Thank you very much for the great session.

I found working with simulated data particularly useful and instructive, especially because it allows you to modify parameters such as heritability, MAF, and LD and observe how the results change.

I was wondering whether there is any script available for simulating genotype data where these parameters can be adjusted by the user.

I completely understand if such a resource is not available, but I thought it would be worth asking.

Thank you so much in advance!

Thanks Juan for the kind feedback! Glad this is helpful. Sure, please feel free to reuse that code and modify however you like.

Thank you very much Loic, I may not have explained my question very clearly.
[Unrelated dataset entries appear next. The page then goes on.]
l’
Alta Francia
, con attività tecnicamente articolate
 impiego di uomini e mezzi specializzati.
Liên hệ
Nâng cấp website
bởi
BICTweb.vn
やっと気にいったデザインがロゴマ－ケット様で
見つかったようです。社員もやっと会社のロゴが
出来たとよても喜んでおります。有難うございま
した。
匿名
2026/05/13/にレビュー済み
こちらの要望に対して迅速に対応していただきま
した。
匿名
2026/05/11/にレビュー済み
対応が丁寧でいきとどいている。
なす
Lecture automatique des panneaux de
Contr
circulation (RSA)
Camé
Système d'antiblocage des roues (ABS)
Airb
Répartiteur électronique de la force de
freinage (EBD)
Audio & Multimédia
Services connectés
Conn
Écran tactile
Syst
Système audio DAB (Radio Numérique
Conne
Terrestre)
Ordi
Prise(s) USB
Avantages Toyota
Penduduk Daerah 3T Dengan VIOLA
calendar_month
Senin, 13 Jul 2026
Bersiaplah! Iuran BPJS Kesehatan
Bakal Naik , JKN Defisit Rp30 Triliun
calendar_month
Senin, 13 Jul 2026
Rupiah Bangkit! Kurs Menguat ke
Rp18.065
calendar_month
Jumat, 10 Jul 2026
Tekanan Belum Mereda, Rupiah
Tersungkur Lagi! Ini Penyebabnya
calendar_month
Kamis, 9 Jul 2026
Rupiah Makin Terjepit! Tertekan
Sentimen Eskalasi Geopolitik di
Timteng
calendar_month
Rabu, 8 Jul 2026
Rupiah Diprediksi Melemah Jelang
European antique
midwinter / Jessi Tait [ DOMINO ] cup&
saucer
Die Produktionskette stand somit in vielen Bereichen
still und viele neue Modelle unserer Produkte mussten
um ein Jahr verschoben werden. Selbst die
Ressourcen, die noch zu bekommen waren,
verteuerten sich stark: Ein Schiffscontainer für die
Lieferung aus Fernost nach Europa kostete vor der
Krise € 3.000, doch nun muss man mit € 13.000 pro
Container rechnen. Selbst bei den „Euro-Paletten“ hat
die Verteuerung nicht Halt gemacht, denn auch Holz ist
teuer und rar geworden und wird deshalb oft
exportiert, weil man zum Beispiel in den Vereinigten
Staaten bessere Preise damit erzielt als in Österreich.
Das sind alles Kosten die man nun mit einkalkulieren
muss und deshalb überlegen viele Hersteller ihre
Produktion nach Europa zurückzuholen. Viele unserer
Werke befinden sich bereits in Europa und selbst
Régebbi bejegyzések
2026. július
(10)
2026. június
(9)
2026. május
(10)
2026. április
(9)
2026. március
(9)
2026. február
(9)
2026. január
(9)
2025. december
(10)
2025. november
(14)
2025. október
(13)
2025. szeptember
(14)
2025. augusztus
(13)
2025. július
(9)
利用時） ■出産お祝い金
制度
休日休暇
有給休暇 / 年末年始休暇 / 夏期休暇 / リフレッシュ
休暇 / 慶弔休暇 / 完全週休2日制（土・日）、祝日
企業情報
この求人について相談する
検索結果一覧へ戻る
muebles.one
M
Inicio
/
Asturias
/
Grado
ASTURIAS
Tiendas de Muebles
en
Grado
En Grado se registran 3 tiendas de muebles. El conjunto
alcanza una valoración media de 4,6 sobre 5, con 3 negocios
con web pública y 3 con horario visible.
What I had in mind was a more general simulation framework for generating a “fake GWAS” dataset, where the user could specify parameters such as:

Number of participants
Number (or fraction) of causal SNPs
Target heritability (h²)
MAF distribution
LD structure
Effect size distribution (e.g. a standard polygenic architecture with normally distributed effects)
Population background / ancestry structure

and then simulate genotype and phenotype data under those assumptions.

I have been looking at the simulate-practical-data.R script, but I was not sure whether it was intended for that level of flexibility, or whether there is another script/resource available for this purpose.

My goal would mainly be to generate synthetic datasets and explore how factors such as sample size, heritability, polygenicity, LD, or population structure influence GWAS results.

Many thanks again for your help.

Hi Juan,

The script that I provided is not as flexible as what you describe. It would require some more work to take it there but that’s possible. The bottleneck is usually how to simulate multivariate binomial distribution (genotypes) given an LD matrix and expected allele frequencies. You may want to check this paper rBahadur: efficient simulation of structured high-dimensional genotype data with applications to assortative mating - PubMed which proposes a tool to do that. Alternatively you could just simulate from a multivariate Gaussian distribution to run some explorary analyses. Finally, what we usually do in my group is to run simulations conditionally on real genotypes so that you don’t have to specify the LD and MAF patterns explicitly but use ones that exist in human populations. GCTA has a function to do that (GCTA | Yang Lab).

Cheers,

Loic

Thank you very much Loic. This is extremely helpful!